New Defender's Study Bible Notes

2:41 kingdom shall be divided. The two divisions of the Roman empire, centered at Rome and Constantinople, respectively, continued for a long time, as suggested by the length of the legs. After the fall of political Rome, the empire continued in ecclesiastical form, as the Roman and Byzantine Catholic churches. In fact, in an extended sense, they continue even into the modern era, in the context, not of political unity, but of culture, language, legal structure, civilization and government. The change from political Rome to ecclesiastical Rome, at the knees of the image, as it were, became the Holy Roman empire in the west and the complex of Orthodox churches in the east. The western branch expanded throughout western Europe and into the Americas, the eastern into northern Eurasia, but the essential character of the old Roman empire persisted in both for many centuries.


2:42 partly broken. Gradually, the feudal economies of the various kingdoms began to disintegrate, with the king (or czar, or emperor, or other monarch) yielding more and more of his power to his subjects.

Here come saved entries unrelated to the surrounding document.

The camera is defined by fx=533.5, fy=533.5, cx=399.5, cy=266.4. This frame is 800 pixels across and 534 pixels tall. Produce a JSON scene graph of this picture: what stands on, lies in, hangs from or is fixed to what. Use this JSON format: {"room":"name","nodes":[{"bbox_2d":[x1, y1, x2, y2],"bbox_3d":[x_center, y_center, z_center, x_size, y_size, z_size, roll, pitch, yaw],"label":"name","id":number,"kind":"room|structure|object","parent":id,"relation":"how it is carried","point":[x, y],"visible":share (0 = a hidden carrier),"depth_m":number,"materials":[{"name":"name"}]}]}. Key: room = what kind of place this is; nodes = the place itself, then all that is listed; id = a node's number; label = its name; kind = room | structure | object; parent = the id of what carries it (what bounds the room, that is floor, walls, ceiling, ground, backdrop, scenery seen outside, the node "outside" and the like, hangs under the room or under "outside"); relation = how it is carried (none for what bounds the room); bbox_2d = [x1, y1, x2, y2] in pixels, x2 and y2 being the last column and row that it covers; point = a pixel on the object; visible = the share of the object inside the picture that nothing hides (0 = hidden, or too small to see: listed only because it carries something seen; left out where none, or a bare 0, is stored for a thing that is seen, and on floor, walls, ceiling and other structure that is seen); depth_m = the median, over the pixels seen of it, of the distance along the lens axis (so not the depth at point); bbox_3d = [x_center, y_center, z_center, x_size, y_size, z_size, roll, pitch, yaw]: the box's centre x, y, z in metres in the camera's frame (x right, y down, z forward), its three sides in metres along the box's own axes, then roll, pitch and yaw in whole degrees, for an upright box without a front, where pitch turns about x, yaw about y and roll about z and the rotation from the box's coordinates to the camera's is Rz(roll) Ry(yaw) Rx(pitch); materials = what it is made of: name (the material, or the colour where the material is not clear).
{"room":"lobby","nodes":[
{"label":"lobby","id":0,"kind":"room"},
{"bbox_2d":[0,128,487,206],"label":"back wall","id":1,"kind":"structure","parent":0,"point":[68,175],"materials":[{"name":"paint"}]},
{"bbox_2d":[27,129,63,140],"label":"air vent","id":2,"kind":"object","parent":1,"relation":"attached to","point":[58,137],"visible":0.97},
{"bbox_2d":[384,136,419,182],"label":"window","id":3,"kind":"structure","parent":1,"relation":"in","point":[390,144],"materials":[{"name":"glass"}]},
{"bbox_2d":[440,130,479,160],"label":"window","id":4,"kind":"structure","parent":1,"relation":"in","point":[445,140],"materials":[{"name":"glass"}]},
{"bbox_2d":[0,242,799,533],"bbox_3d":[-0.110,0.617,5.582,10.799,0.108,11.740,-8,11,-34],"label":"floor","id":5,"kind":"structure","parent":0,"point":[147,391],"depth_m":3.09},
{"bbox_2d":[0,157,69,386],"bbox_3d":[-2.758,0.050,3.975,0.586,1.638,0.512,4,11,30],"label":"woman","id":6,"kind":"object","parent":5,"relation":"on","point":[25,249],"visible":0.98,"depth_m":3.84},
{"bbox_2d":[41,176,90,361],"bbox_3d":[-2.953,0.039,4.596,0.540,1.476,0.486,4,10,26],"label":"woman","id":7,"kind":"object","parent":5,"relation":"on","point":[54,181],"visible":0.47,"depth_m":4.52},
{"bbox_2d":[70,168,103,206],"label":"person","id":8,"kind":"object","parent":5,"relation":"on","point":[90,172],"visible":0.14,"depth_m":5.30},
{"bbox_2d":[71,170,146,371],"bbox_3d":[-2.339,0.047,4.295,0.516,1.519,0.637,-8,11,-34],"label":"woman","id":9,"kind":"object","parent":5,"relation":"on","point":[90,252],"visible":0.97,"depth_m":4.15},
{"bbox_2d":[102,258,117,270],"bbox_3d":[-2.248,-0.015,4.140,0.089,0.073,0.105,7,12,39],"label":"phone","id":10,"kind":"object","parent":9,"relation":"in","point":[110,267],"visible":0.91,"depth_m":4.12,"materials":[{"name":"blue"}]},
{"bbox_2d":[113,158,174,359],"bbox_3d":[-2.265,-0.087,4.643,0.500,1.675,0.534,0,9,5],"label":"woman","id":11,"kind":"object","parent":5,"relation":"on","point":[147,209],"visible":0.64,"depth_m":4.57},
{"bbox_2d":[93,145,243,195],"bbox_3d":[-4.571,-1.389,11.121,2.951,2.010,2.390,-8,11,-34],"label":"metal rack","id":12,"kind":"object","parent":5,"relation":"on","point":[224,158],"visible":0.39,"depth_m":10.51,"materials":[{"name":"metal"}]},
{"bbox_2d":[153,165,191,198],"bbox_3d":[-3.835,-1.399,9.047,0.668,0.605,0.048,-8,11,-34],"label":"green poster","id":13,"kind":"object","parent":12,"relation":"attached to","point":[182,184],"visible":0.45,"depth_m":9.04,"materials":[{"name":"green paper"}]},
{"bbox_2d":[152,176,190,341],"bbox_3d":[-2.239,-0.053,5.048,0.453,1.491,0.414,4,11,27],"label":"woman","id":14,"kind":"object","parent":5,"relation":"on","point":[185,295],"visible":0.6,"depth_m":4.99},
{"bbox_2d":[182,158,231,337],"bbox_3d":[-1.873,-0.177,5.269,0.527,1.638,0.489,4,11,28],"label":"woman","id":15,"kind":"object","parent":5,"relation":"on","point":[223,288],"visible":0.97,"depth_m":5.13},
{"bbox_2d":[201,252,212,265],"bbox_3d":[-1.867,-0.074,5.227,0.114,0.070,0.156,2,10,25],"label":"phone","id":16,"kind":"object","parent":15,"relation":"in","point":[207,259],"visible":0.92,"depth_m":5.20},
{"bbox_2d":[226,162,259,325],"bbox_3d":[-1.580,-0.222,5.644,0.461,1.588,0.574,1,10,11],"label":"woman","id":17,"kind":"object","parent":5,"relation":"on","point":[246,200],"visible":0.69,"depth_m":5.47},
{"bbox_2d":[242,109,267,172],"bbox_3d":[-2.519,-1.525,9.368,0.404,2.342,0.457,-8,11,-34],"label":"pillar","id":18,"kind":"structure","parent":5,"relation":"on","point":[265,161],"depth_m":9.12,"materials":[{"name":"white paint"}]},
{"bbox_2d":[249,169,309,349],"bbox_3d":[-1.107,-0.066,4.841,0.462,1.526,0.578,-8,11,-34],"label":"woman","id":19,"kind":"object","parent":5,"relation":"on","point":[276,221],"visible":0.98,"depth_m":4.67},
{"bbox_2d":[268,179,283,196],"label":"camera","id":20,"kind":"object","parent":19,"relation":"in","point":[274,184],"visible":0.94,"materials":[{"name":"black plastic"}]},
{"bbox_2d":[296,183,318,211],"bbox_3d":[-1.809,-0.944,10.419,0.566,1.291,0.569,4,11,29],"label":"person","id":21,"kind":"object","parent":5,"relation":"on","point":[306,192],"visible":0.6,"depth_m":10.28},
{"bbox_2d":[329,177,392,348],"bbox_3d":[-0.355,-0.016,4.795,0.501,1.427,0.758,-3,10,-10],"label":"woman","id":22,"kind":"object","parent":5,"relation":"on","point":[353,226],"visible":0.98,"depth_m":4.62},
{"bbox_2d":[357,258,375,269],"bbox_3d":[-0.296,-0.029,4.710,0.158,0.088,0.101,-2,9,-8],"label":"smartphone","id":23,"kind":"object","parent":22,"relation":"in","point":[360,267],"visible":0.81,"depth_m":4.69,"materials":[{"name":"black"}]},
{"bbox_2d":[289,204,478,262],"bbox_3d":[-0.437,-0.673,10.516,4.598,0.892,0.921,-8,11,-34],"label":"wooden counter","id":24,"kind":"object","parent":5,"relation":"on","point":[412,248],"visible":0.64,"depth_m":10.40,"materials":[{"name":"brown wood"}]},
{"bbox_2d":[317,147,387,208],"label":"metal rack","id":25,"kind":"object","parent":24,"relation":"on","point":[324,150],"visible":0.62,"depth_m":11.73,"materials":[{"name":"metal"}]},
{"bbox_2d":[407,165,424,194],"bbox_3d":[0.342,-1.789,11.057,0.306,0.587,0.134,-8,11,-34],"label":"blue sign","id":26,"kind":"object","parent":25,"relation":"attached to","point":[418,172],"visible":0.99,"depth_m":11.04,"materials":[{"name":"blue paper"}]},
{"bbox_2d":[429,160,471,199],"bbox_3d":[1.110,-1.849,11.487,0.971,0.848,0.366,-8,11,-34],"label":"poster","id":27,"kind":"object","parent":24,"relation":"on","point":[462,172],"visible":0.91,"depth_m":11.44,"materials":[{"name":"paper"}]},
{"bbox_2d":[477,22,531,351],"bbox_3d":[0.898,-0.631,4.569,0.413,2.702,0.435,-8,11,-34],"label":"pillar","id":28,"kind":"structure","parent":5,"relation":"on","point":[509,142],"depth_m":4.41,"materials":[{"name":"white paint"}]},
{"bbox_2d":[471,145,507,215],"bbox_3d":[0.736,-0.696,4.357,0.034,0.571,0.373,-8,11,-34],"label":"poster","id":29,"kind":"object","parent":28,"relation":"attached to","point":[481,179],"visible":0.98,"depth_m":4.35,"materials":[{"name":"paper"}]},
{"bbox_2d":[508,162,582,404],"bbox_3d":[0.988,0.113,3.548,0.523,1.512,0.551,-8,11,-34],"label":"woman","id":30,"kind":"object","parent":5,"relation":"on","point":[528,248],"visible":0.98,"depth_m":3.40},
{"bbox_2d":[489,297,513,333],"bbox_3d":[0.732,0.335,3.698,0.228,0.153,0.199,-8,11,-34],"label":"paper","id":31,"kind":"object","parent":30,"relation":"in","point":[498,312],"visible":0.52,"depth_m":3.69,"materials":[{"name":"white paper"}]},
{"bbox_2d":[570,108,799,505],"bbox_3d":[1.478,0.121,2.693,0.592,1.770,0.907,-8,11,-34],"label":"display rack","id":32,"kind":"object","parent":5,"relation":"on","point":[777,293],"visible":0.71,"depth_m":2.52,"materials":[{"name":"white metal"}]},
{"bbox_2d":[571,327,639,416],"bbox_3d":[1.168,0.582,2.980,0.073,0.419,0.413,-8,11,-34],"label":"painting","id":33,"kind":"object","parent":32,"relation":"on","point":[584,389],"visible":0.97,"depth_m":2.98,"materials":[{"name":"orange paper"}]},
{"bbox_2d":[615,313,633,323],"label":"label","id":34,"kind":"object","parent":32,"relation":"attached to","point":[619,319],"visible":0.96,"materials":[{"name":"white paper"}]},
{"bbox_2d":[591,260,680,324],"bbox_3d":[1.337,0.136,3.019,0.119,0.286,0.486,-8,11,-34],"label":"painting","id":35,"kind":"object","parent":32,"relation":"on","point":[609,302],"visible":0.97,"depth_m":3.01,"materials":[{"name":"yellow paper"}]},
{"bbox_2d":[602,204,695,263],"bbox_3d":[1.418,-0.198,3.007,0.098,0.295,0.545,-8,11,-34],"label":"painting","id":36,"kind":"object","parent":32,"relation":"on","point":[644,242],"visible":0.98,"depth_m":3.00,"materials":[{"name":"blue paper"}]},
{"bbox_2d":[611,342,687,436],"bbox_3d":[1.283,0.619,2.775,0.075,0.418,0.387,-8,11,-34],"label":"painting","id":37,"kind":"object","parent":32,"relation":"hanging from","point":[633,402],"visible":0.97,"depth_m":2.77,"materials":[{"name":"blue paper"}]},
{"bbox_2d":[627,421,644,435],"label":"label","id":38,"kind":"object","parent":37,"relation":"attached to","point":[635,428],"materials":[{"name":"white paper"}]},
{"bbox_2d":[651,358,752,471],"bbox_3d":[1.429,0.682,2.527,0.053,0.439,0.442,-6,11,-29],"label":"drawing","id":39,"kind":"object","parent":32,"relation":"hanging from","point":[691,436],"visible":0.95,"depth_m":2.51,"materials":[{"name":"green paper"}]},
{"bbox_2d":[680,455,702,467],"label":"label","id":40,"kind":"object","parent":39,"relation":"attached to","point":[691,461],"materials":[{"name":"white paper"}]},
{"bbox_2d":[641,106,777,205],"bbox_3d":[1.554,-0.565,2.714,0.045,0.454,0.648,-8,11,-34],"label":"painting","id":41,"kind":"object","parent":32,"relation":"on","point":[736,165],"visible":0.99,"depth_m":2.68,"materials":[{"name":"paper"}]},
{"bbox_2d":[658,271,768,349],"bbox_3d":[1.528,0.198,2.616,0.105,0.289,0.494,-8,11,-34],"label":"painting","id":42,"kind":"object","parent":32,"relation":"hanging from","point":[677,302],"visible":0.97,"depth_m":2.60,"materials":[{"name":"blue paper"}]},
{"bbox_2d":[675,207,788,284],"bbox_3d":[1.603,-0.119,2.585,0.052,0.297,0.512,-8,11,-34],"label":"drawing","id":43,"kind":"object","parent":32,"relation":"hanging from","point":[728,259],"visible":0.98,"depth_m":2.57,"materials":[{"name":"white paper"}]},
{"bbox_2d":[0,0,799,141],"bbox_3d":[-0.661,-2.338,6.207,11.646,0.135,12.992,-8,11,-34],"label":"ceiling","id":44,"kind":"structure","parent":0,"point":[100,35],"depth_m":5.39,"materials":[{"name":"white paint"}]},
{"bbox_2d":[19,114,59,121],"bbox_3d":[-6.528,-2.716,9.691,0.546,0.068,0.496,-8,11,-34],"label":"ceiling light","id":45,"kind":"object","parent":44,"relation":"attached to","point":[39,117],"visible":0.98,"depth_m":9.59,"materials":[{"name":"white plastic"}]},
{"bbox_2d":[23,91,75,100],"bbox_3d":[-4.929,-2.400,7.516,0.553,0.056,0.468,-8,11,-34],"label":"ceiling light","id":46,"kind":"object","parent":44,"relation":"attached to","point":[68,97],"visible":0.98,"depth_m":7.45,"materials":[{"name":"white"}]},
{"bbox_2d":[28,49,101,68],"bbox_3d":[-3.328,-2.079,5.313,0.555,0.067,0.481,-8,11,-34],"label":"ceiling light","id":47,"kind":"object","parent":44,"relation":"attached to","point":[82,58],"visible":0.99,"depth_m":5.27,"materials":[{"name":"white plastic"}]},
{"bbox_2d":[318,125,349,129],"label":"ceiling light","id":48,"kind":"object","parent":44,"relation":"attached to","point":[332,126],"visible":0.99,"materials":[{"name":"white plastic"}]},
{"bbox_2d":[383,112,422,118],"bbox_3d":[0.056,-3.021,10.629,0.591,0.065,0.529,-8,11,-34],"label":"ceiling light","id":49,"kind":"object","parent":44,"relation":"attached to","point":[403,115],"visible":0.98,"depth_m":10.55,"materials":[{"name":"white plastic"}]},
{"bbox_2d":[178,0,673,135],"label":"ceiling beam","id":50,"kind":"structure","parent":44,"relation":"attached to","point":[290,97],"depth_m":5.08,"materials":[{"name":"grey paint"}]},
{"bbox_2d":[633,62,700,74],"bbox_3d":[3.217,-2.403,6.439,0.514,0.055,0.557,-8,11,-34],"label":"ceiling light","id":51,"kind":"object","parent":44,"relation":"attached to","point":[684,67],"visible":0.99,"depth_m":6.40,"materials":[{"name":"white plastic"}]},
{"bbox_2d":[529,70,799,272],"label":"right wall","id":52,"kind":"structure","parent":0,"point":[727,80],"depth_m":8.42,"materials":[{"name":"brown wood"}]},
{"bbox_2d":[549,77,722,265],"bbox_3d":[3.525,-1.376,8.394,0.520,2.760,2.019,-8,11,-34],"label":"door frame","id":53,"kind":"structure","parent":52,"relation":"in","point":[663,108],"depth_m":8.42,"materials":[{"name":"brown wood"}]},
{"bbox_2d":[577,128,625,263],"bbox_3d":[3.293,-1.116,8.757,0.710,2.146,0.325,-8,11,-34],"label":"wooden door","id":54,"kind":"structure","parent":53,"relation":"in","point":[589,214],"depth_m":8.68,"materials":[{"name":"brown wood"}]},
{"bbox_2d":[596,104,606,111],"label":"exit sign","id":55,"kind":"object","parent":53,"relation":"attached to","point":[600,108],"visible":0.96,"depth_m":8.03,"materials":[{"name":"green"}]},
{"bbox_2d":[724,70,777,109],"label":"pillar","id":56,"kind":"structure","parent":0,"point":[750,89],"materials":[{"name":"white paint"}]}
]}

2:43 seed of men. The change of character and directions suggested by the change in the image from legs to feet apparently marks the rapid rise to dominance of the “seed of men” in the two divisions of the old empire of Rome. In the West, the American revolution was the first of many republics and democracies. In the East, the later emergence of communism had similar implications, but this also gave way to kingdoms “partly strong and partly broken,” continual conflict between totalitarianism and populism in the various nations.